Content levels of miRNAs present in serum of HD and SSc patients. The expression of the indicated microRNAs (miRNAs) was measured (real-time quantitative polymerase chain reaction) in the serum of healthy donor (HD) and SSc patients (SSc) samples. miRNA levels as expressed as relative expression normalized to levels of cel-miRNA-39. Horizontal lines indicate the mean value and standard deviation range. Mann–Whitney test was used to detect differences among HD and SSc groups.

miR-29a, miR-29b, and miR-29c also play an important role in collagen synthesis regulation. In fact, this miRNAs family, besides being altered in SSc sera/plasma and involved in the fibrotic process [73,91], also targets most collagen encoding genes. In this regard, our current findings show miR-29c upregulated, whereas miR-29b and miR-29a are respectively downregulated and not significantly altered. The interplay between the members of this miRNA family is still unclear, but it has been suggested that miR-29a and miR-29b are collagen synthesis repressors, whereas miR-29c is an activator [92]. We believe that a similar mechanism might be responsible for the increased collagen synthesis observed upon HPMECs exposition to SSc sera.
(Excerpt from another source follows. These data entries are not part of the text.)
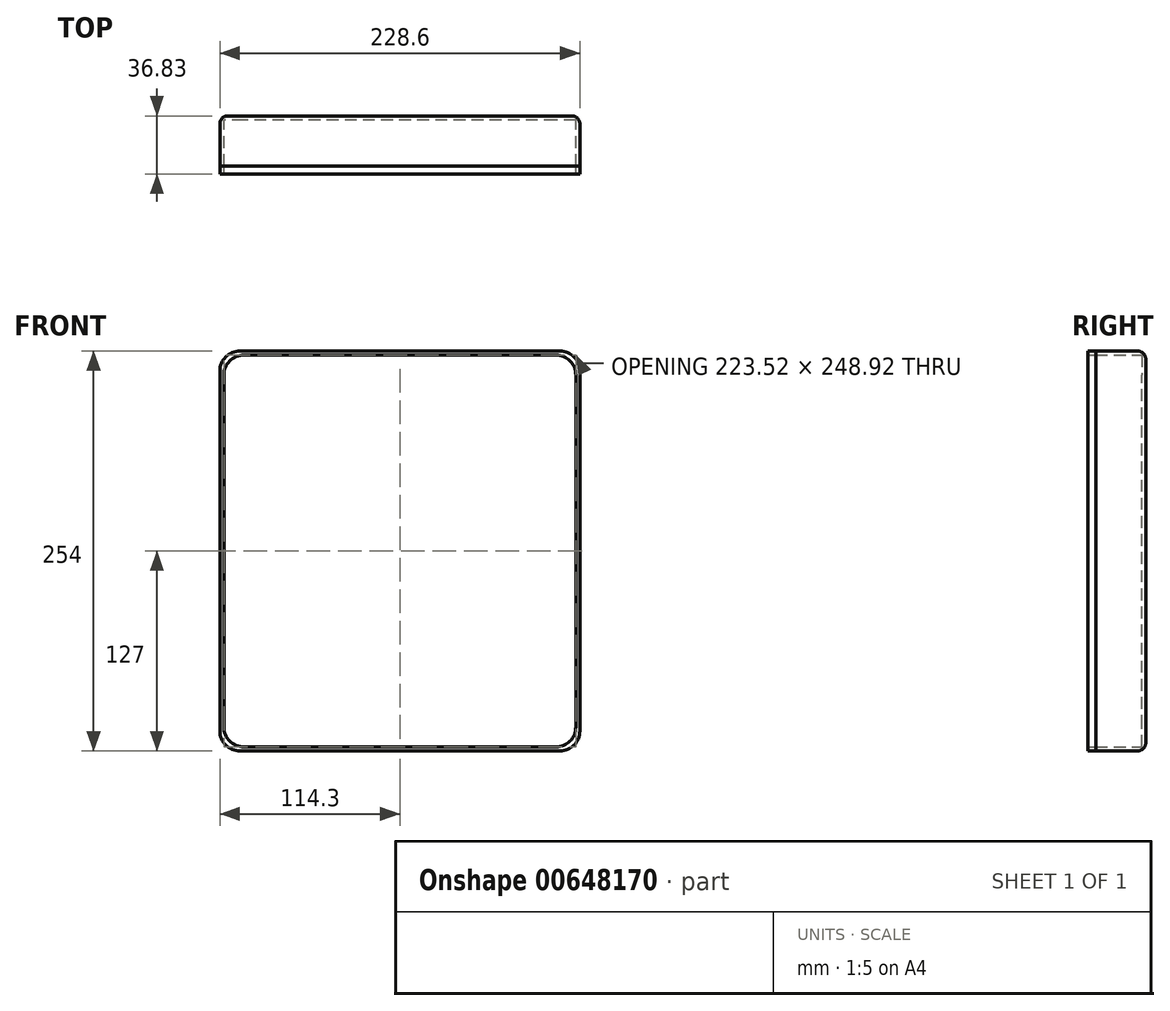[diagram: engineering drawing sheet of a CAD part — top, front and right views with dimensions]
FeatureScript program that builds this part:
annotation { "Feature Type Name" : "Feature", "Feature Type Description" : "" }
export const myFeature = defineFeature(function(context is Context, id is Id, definition is map)
    precondition{}
    {
        {
            var Q0;
            Q0=qCreatedBy(makeId("Front.planeOp"),FACE);
            var sketch = newSketch(context, id + "F0", { "sketchPlane" : qUnion([Q0])});
            skLineSegment(sketch, "E0.bottom", {"start": v(101.6, -127) * mm, "end": v(-101.6, -127) * mm});
            skLineSegment(sketch, "E0.top", {"start": v(101.6, 127) * mm, "end": v(-101.6, 127) * mm});
            skLineSegment(sketch, "E0.left", {"start": v(114.3, -114.3) * mm, "end": v(114.3, 114.3) * mm});
            skLineSegment(sketch, "E0.right", {"start": v(-114.3, -114.3) * mm, "end": v(-114.3, 114.3) * mm});
            skPoint(sketch, "E0.middle", {"position": v(0, 0) * mm});
            skPoint(sketch, "E1.visualSharp", {"position": v(-114.3, 127) * mm});
            skArc(sketch, "E1.filletArc", {"start": v(-101.6, 127) * mm, "mid": v(-110.58, 123.28) * mm, "end": v(-114.3, 114.3) * mm});
            skPoint(sketch, "E2.visualSharp", {"position": v(114.3, 127) * mm});
            skArc(sketch, "E2.filletArc", {"start": v(114.3, 114.3) * mm, "mid": v(110.58, 123.28) * mm, "end": v(101.6, 127) * mm});
            skPoint(sketch, "E3.visualSharp", {"position": v(114.3, -127) * mm});
            skArc(sketch, "E3.filletArc", {"start": v(101.6, -127) * mm, "mid": v(110.58, -123.28) * mm, "end": v(114.3, -114.3) * mm});
            skPoint(sketch, "E4.visualSharp", {"position": v(-114.3, -127) * mm});
            skArc(sketch, "E4.filletArc", {"start": v(-114.3, -114.3) * mm, "mid": v(-110.58, -123.28) * mm, "end": v(-101.6, -127) * mm});
            skPoint(sketch, "E5.visualSharp", {"position": v(-110.58, 123.28) * mm});
            skPoint(sketch, "E6.visualSharp", {"position": v(110.58, -123.28) * mm});
            skPoint(sketch, "E7.visualSharp", {"position": v(-110.58, -123.28) * mm});
            skLineSegment(sketch, "E8.bottom", {"start": v(99.06, -124.46) * mm, "end": v(-99.06, -124.46) * mm});
            skLineSegment(sketch, "E8.top", {"start": v(99.06, 124.46) * mm, "end": v(-99.06, 124.46) * mm});
            skLineSegment(sketch, "E8.left", {"start": v(111.76, -111.76) * mm, "end": v(111.76, 111.76) * mm});
            skLineSegment(sketch, "E8.right", {"start": v(-111.76, -111.76) * mm, "end": v(-111.76, 111.76) * mm});
            skPoint(sketch, "E9.visualSharp", {"position": v(111.76, 124.46) * mm});
            skArc(sketch, "E9.filletArc", {"start": v(111.76, 111.76) * mm, "mid": v(108.04, 120.74) * mm, "end": v(99.06, 124.46) * mm});
            skPoint(sketch, "E10.visualSharp", {"position": v(-111.76, 124.46) * mm});
            skArc(sketch, "E10.filletArc", {"start": v(-99.06, 124.46) * mm, "mid": v(-108.04, 120.74) * mm, "end": v(-111.76, 111.76) * mm});
            skPoint(sketch, "E11.visualSharp", {"position": v(-111.76, -124.46) * mm});
            skArc(sketch, "E11.filletArc", {"start": v(-111.76, -111.76) * mm, "mid": v(-108.04, -120.74) * mm, "end": v(-99.06, -124.46) * mm});
            skPoint(sketch, "E12.visualSharp", {"position": v(111.76, -124.46) * mm});
            skArc(sketch, "E12.filletArc", {"start": v(99.06, -124.46) * mm, "mid": v(108.04, -120.74) * mm, "end": v(111.76, -111.76) * mm});
            skSolve(sketch);
        }
        {
            var Q0;
            Q0=qSketchRegion(id+"F0",true);
            extrude(context, id + "F1", {"entities" : qUnion([Q0]), "depth" : 31.75 * mm, "offsetDistance" : 25.4 * mm});
        }
        {
            var Q0;
            Q0=qCreatedBy(makeId("Front.planeOp"),FACE);
            var sketch = newSketch(context, id + "F2", { "sketchPlane" : qUnion([Q0])});
            skLineSegment(sketch, "E13.bottom", {"start": v(-101.6, -127) * mm, "end": v(101.6, -127) * mm});
            skLineSegment(sketch, "E13.top", {"start": v(-101.6, 127) * mm, "end": v(101.6, 127) * mm});
            skLineSegment(sketch, "E13.left", {"start": v(-114.3, -114.3) * mm, "end": v(-114.3, 114.3) * mm});
            skLineSegment(sketch, "E13.right", {"start": v(114.3, -114.3) * mm, "end": v(114.3, 114.3) * mm});
            skPoint(sketch, "E13.middle", {"position": v(0, 0) * mm});
            skPoint(sketch, "E14.visualSharp", {"position": v(-114.3, 127) * mm});
            skArc(sketch, "E14.filletArc", {"start": v(-101.6, 127) * mm, "mid": v(-110.58, 123.28) * mm, "end": v(-114.3, 114.3) * mm});
            skPoint(sketch, "E15.visualSharp", {"position": v(114.3, 127) * mm});
            skArc(sketch, "E15.filletArc", {"start": v(114.3, 114.3) * mm, "mid": v(110.58, 123.28) * mm, "end": v(101.6, 127) * mm});
            skPoint(sketch, "E16.visualSharp", {"position": v(114.3, -127) * mm});
            skArc(sketch, "E16.filletArc", {"start": v(101.6, -127) * mm, "mid": v(110.58, -123.28) * mm, "end": v(114.3, -114.3) * mm});
            skPoint(sketch, "E17.visualSharp", {"position": v(-114.3, -127) * mm});
            skArc(sketch, "E17.filletArc", {"start": v(-114.3, -114.3) * mm, "mid": v(-110.58, -123.28) * mm, "end": v(-101.6, -127) * mm});
            skSolve(sketch);
        }
        {
            var Q0;
            Q0=qSketchRegion(id+"F2",true);
            extrude(context, id + "F3", {"entities" : qUnion([Q0]), "operationType" : NewBodyOperationType.ADD, "depth" : 2.54 * mm, "offsetDistance" : 25.4 * mm});
        }
        {
            var Q0;
            Q0=makeQuery(id+"F1.opExtrude","CAP_FACE",FACE,{"disambiguationData":[OSD([sQuery(id+"F0.wireOp",EDGE,"E0.bottom"),sQuery(id+"F0.wireOp",EDGE,"E0.top"),sQuery(id+"F0.wireOp",EDGE,"E0.left"),sQuery(id+"F0.wireOp",EDGE,"E0.right"),sQuery(id+"F0.wireOp",EDGE,"E1.filletArc"),sQuery(id+"F0.wireOp",EDGE,"E2.filletArc"),sQuery(id+"F0.wireOp",EDGE,"E3.filletArc"),sQuery(id+"F0.wireOp",EDGE,"E4.filletArc"),sQuery(id+"F0.wireOp",EDGE,"s5b6SUju-C0is-XQkz-XXGF-fU9U0Y8NX6aP.bottom"),sQuery(id+"F0.wireOp",EDGE,"s5b6SUju-C0is-XQkz-XXGF-fU9U0Y8NX6aP.top"),sQuery(id+"F0.wireOp",EDGE,"s5b6SUju-C0is-XQkz-XXGF-fU9U0Y8NX6aP.left"),sQuery(id+"F0.wireOp",EDGE,"s5b6SUju-C0is-XQkz-XXGF-fU9U0Y8NX6aP.right"),sQuery(id+"F0.wireOp",EDGE,"E5.filletArc"),sQuery(id+"F0.wireOp",EDGE,"b02a0fa0-6dca-4f1c-a319-37c0052a69da.filletArc"),sQuery(id+"F0.wireOp",EDGE,"E6.filletArc"),sQuery(id+"F0.wireOp",EDGE,"E7.filletArc")])],"isStart":false});
            var sketch = newSketch(context, id + "F4", { "sketchPlane" : qUnion([Q0])});
            skLineSegment(sketch, "E18.bottom", {"start": v(101.6, -127) * mm, "end": v(-101.6, -127) * mm});
            skLineSegment(sketch, "E18.top", {"start": v(101.6, 127) * mm, "end": v(-101.6, 127) * mm});
            skLineSegment(sketch, "E18.left", {"start": v(114.3, -114.3) * mm, "end": v(114.3, 114.3) * mm});
            skLineSegment(sketch, "E18.right", {"start": v(-114.3, -114.3) * mm, "end": v(-114.3, 114.3) * mm});
            skPoint(sketch, "E18.middle", {"position": v(0, 0) * mm});
            skPoint(sketch, "E19.visualSharp", {"position": v(-114.3, 127) * mm});
            skArc(sketch, "E19.filletArc", {"start": v(-101.6, 127) * mm, "mid": v(-110.58, 123.28) * mm, "end": v(-114.3, 114.3) * mm});
            skPoint(sketch, "E20.visualSharp", {"position": v(114.3, 127) * mm});
            skArc(sketch, "E20.filletArc", {"start": v(114.3, 114.3) * mm, "mid": v(110.58, 123.28) * mm, "end": v(101.6, 127) * mm});
            skPoint(sketch, "E21.visualSharp", {"position": v(114.3, -127) * mm});
            skArc(sketch, "E21.filletArc", {"start": v(101.6, -127) * mm, "mid": v(110.58, -123.28) * mm, "end": v(114.3, -114.3) * mm});
            skPoint(sketch, "E22.visualSharp", {"position": v(-114.3, -127) * mm});
            skArc(sketch, "E22.filletArc", {"start": v(-114.3, -114.3) * mm, "mid": v(-110.58, -123.28) * mm, "end": v(-101.6, -127) * mm});
            skPoint(sketch, "E23.visualSharp", {"position": v(-110.58, 123.28) * mm});
            skPoint(sketch, "E24.visualSharp", {"position": v(110.58, -123.28) * mm});
            skPoint(sketch, "E25.visualSharp", {"position": v(-106.9, -119.17) * mm});
            skLineSegment(sketch, "E26.bottom", {"start": v(99.06, -124.46) * mm, "end": v(-99.06, -124.46) * mm});
            skLineSegment(sketch, "E26.top", {"start": v(99.06, 124.46) * mm, "end": v(-99.06, 124.46) * mm});
            skLineSegment(sketch, "E26.left", {"start": v(111.76, -111.76) * mm, "end": v(111.76, 111.76) * mm});
            skLineSegment(sketch, "E26.right", {"start": v(-111.76, -111.76) * mm, "end": v(-111.76, 111.76) * mm});
            skPoint(sketch, "E27.visualSharp", {"position": v(111.76, 124.46) * mm});
            skArc(sketch, "E27.filletArc", {"start": v(111.76, 111.76) * mm, "mid": v(108.04, 120.74) * mm, "end": v(99.06, 124.46) * mm});
            skPoint(sketch, "E28.visualSharp", {"position": v(-111.76, 124.46) * mm});
            skArc(sketch, "E28.filletArc", {"start": v(-99.06, 124.46) * mm, "mid": v(-108.04, 120.74) * mm, "end": v(-111.76, 111.76) * mm});
            skPoint(sketch, "E29.visualSharp", {"position": v(-111.76, -124.46) * mm});
            skArc(sketch, "E29.filletArc", {"start": v(-111.76, -111.76) * mm, "mid": v(-108.04, -120.74) * mm, "end": v(-99.06, -124.46) * mm});
            skPoint(sketch, "E30.visualSharp", {"position": v(111.76, -124.46) * mm});
            skArc(sketch, "E30.filletArc", {"start": v(99.06, -124.46) * mm, "mid": v(108.04, -120.74) * mm, "end": v(111.76, -111.76) * mm});
            skSolve(sketch);
        }
        {
            var Q0;
            Q0=qSketchRegion(id+"F4",true);
            extrude(context, id + "F5", {"entities" : qUnion([Q0]), "depth" : 5.08 * mm, "offsetDistance" : 25.4 * mm});
        }
        {
            var Q0;
            Q0=makeQuery(id+"F3.boolean.opBoolean","MERGE",FACE,{"derivedFrom":[makeQuery(id+"F1.opExtrude","CAP_FACE",FACE,{"disambiguationData":[OSD([sQuery(id+"F0.wireOp",EDGE,"E0.bottom"),sQuery(id+"F0.wireOp",EDGE,"E0.top"),sQuery(id+"F0.wireOp",EDGE,"E0.left"),sQuery(id+"F0.wireOp",EDGE,"E0.right"),sQuery(id+"F0.wireOp",EDGE,"E1.filletArc"),sQuery(id+"F0.wireOp",EDGE,"E2.filletArc"),sQuery(id+"F0.wireOp",EDGE,"E3.filletArc"),sQuery(id+"F0.wireOp",EDGE,"E4.filletArc"),sQuery(id+"F0.wireOp",EDGE,"E8.bottom"),sQuery(id+"F0.wireOp",EDGE,"E8.top"),sQuery(id+"F0.wireOp",EDGE,"E8.left"),sQuery(id+"F0.wireOp",EDGE,"E8.right"),sQuery(id+"F0.wireOp",EDGE,"E9.filletArc"),sQuery(id+"F0.wireOp",EDGE,"E10.filletArc"),sQuery(id+"F0.wireOp",EDGE,"E11.filletArc"),sQuery(id+"F0.wireOp",EDGE,"E12.filletArc")])],"isStart":true}),makeQuery(id+"F3.opExtrude","CAP_FACE",FACE,{"disambiguationData":[OSD([sQuery(id+"F2.wireOp",EDGE,"E13.bottom"),sQuery(id+"F2.wireOp",EDGE,"E13.top"),sQuery(id+"F2.wireOp",EDGE,"E13.left"),sQuery(id+"F2.wireOp",EDGE,"E13.right"),sQuery(id+"F2.wireOp",EDGE,"E14.filletArc"),sQuery(id+"F2.wireOp",EDGE,"E15.filletArc"),sQuery(id+"F2.wireOp",EDGE,"E16.filletArc"),sQuery(id+"F2.wireOp",EDGE,"E17.filletArc")])],"isStart":true})]});
            fillet(context, id + "F6", {"entities" : qUnion([Q0]), "radius" : 5.08 * mm, "tangentPropagation" : true, "allowEdgeOverflow" : false});
        }
    });
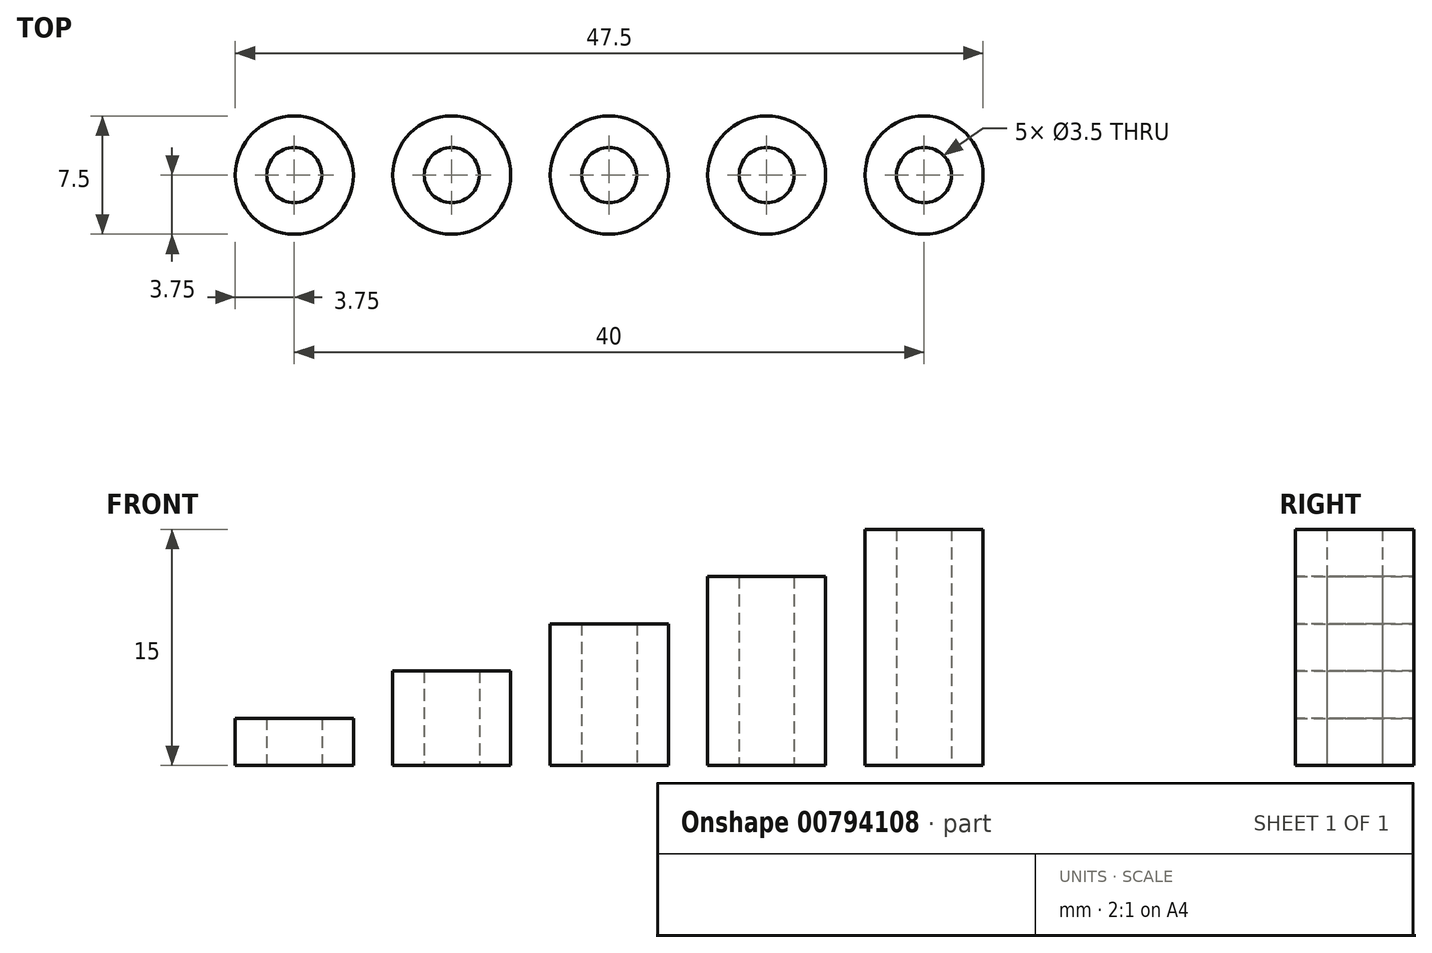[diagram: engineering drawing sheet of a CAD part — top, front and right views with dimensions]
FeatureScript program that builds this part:
annotation { "Feature Type Name" : "Feature", "Feature Type Description" : "" }
export const myFeature = defineFeature(function(context is Context, id is Id, definition is map)
    precondition{}
    {
        {
            var Q0;
            Q0=qCreatedBy(makeId("Top.planeOp"),FACE);
            var sketch = newSketch(context, id + "F0", { "sketchPlane" : qUnion([Q0])});
            skCircle(sketch, "E0", {"center": v(0, 0) * mm, "radius": 1.75 * mm});
            skCircle(sketch, "E1.0", {"center": v(0, 0) * mm, "radius": 3.75 * mm});
            skCircle(sketch, "E2.1.0.0", {"center": v(10, 0) * mm, "radius": 3.75 * mm});
            skCircle(sketch, "E2.1.0.1", {"center": v(10, 0) * mm, "radius": 1.75 * mm});
            skCircle(sketch, "E2.2.0.0", {"center": v(20, 0) * mm, "radius": 3.75 * mm});
            skCircle(sketch, "E2.2.0.1", {"center": v(20, 0) * mm, "radius": 1.75 * mm});
            skCircle(sketch, "E2.3.0.0", {"center": v(30, 0) * mm, "radius": 3.75 * mm});
            skCircle(sketch, "E2.3.0.1", {"center": v(30, 0) * mm, "radius": 1.75 * mm});
            skCircle(sketch, "E2.4.0.0", {"center": v(40, 0) * mm, "radius": 3.75 * mm});
            skCircle(sketch, "E2.4.0.1", {"center": v(40, 0) * mm, "radius": 1.75 * mm});
            skLineSegment(sketch, "E2.direction1", {"start": v(0, 0) * mm, "end": v(10, 0) * mm, "construction": true});
            skSolve(sketch);
        }
        {
            var Q0;
            Q0=makeQuery(id+"F0.imprint","IMPRINT",FACE,{"disambiguationData":[TD([[makeQuery(id+"F0.imprint","IMPRINT",EDGE,{"derivedFrom":sQuery(id+"F0.wireOp",EDGE,"E0")}),-1.0]])]});
            extrude(context, id + "F1", {"entities" : qUnion([Q0]), "depth" : 3 * mm, "offsetDistance" : 25 * mm});
        }
        {
            var Q0;
            Q0=makeQuery(id+"F0.imprint","IMPRINT",FACE,{"disambiguationData":[TD([[makeQuery(id+"F0.imprint","IMPRINT",EDGE,{"derivedFrom":sQuery(id+"F0.wireOp",EDGE,"E2.1.0.0")}),1.0]])]});
            extrude(context, id + "F2", {"entities" : qUnion([Q0]), "depth" : 6 * mm, "offsetDistance" : 25 * mm});
        }
        {
            var Q0;
            Q0=makeQuery(id+"F0.imprint","IMPRINT",FACE,{"disambiguationData":[TD([[makeQuery(id+"F0.imprint","IMPRINT",EDGE,{"derivedFrom":sQuery(id+"F0.wireOp",EDGE,"E2.2.0.0")}),1.0]])]});
            extrude(context, id + "F3", {"entities" : qUnion([Q0]), "depth" : 9 * mm, "offsetDistance" : 25 * mm});
        }
        {
            var Q0;
            Q0=makeQuery(id+"F0.imprint","IMPRINT",FACE,{"disambiguationData":[TD([[makeQuery(id+"F0.imprint","IMPRINT",EDGE,{"derivedFrom":sQuery(id+"F0.wireOp",EDGE,"E2.3.0.0")}),1.0]])]});
            extrude(context, id + "F4", {"entities" : qUnion([Q0]), "depth" : 12 * mm, "offsetDistance" : 25 * mm});
        }
        {
            var Q0;
            Q0=makeQuery(id+"F0.imprint","IMPRINT",FACE,{"disambiguationData":[TD([[makeQuery(id+"F0.imprint","IMPRINT",EDGE,{"derivedFrom":sQuery(id+"F0.wireOp",EDGE,"E2.4.0.0")}),1.0]])]});
            extrude(context, id + "F5", {"entities" : qUnion([Q0]), "depth" : 15 * mm, "offsetDistance" : 25 * mm});
        }
    });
By activating the TGF-β pathway, miR-24 and miR-27b, two other miRNAs that we found upregulated in SSc sera, are positive regulators of EndMT [93]. In addition, miR-27b is either target or regulator of endothelin-1 (ET-1), a potent vasoconstrictor secreted by ECs and involved in SSc pathophysiology [94,95,96]. A similar regulatory mechanism has been reported between ROS and ET-1, where ROS can increase ET-1 production [97,98] and ET-1 can, in turn, increase ROS levels [54,99]. In SSc, ROS modulate most of the key components involved in the disease pathophysiology, including pathways related to the fibrotic process [8]. For instance, TGF-β and ROS show a reciprocal regulation in fibrosis induction [100], ROS can induce EMT via the TGF-β1/PI3K/Akt/pathway [101], and the ERK/MAPK pathway can be activated by increased ROS [102]. Interestingly, most of the miRNAs we analyzed in SSc sera are implicated in the same pathways, and some of them (miR-21, miR-24, miR-125b, and miR-29b) can increase ROS levels or being modulated by ROS [103,104,105,106]. Considering our experimental results, the in-silico analysis, and the literature, data suggest that miRNAs present in the patients’ sera could drive EndMT in SSc by interacting with the intracellular redox system and regulating fibrosis through a cross talk among the three main fibrosis-associated signaling pathways.